Le résultat s’inverse en l’absence de remplacement abordable. Une ferme qui dépend d’une pièce américaine précise aura besoin de temps pour changer de fournisseur. Une petite entreprise peut utiliser une machine dont le fabricant se trouve uniquement aux États-Unis. L’acheteur canadien devra continuer de commander le produit et supporter une partie de la taxe. Le fournisseur américain conservera son client, tandis que la facture augmentera au Canada.

La Banque du Canada a étudié un précédent épisode de représailles tarifaires. Pour les marchandises examinées, un tarif de 25 % avait entraîné une hausse des prix atteignant environ 6 % après trois mois. Le consommateur avait supporté une partie mesurable du tarif dans les commerces, même si les entreprises en avaient absorbé la plus grande part.

Une hausse de 6 % ajoute 6 dollars à un achat de 100 dollars, 30 dollars à un achat de 500 dollars et 60 dollars à un achat de 1 000 dollars. Une famille aisée peut absorber cette différence. Une famille qui termine déjà le mois sans épargne devra réduire son alimentation, son transport ou une autre dépense nécessaire.

La riposte devient alors une contribution patriotique cachée dans le prix. Ottawa demande aux citoyens de financer une partie de la résistance commerciale par leurs achats plutôt que par une contribution déclarée. Le sacrifice apparaît sur certaines factures, varie d’un ménage à l’autre et pèse davantage sur les familles qui disposent du moins de marge.

Le Canada doit répondre à Donald Trump. Laisser les États-Unis fragiliser les entreprises canadiennes sans conséquence encouragerait Washington à poursuivre la coercition économique. La souveraineté exige une capacité de résistance et la justice oblige Ottawa à choisir qui supportera le coût de cette résistance.

La meilleure cible américaine dépend fortement des clients canadiens et peut être remplacée facilement par un fournisseur canadien ou étranger. La pire cible produit le résultat inverse.

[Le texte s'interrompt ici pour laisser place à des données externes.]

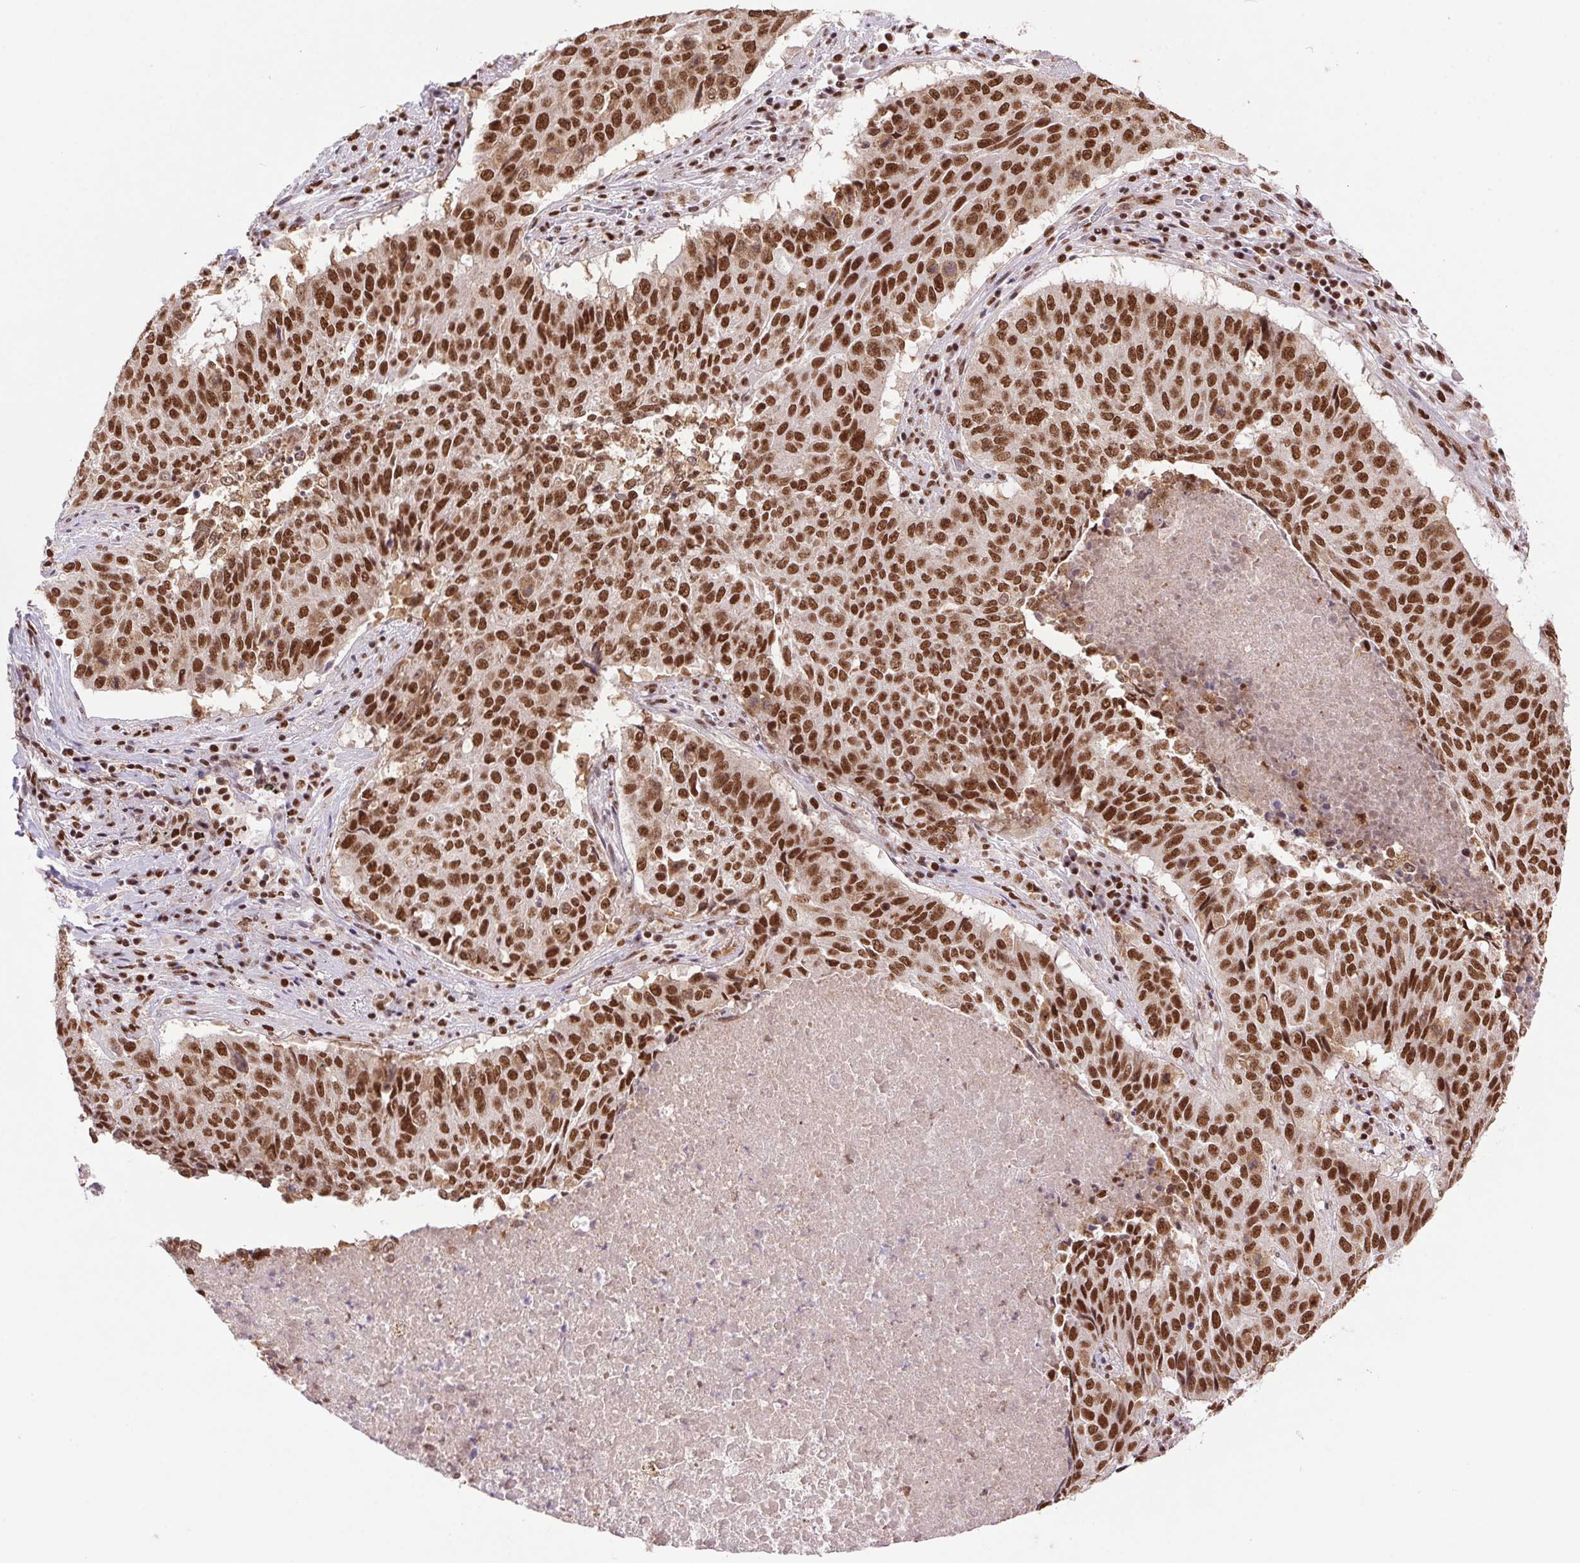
{"staining": {"intensity": "strong", "quantity": ">75%", "location": "nuclear"}, "tissue": "lung cancer", "cell_type": "Tumor cells", "image_type": "cancer", "snomed": [{"axis": "morphology", "description": "Normal tissue, NOS"}, {"axis": "morphology", "description": "Squamous cell carcinoma, NOS"}, {"axis": "topography", "description": "Bronchus"}, {"axis": "topography", "description": "Lung"}], "caption": "A brown stain shows strong nuclear expression of a protein in human lung cancer (squamous cell carcinoma) tumor cells.", "gene": "ZNF207", "patient": {"sex": "male", "age": 64}}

Le fournisseur américain peut vendre ailleurs, tandis que l’acheteur canadien demeure prisonnier du produit taxé. Un tarif spectaculaire dirigé vers la mauvaise marchandise devient moins une pression contre Washington qu’une dépense imposée au Canada.

La meilleure riposte doit aussi préparer le jour où le tarif deviendra inutile. Le Canada doit repérer les pièces, les machines et les biens essentiels dont ses entreprises dépendent, puis utiliser une partie des recettes douanières pour soutenir leur fabrication au pays, faciliter les achats entre les provinces et établir plusieurs sources d’approvisionnement à l’étranger. Chaque produit taxé devrait recevoir une solution de sortie. Une représaille protège le Canada pendant une crise, tandis qu’une politique de remplacement réduit le pouvoir de Washington lors de la crise suivante. L’autonomie économique commence lorsque le fournisseur américain reste un choix plutôt qu’une nécessité.

Ottawa doit publier, pour chaque grande catégorie, l’effet attendu sur les prix, les solutions de remplacement disponibles et l’usage prévu des sommes encaissées. Les revenus tirés des tarifs doivent soutenir les travailleurs, les petites entreprises et les familles directement touchés. Une contribution exigée au nom de la souveraineté doit être visible, mesurable et justement répartie.

Le 8 septembre, le portefeuille de Donald Trump restera intact. Ottawa prélèvera la taxe à la frontière canadienne, puis cherchera à transmettre la perte jusqu’aux fabricants américains par une diminution de leurs ventes. Entre la frontière et la Maison-Blanche se trouvera le portefeuille du consommateur canadien. Le Canada peut demander un sacrifice pour défendre sa souveraineté, mais Ottawa doit dire la vérité. Une représaille dirigée contre Washington commence par une facture remise au Canada.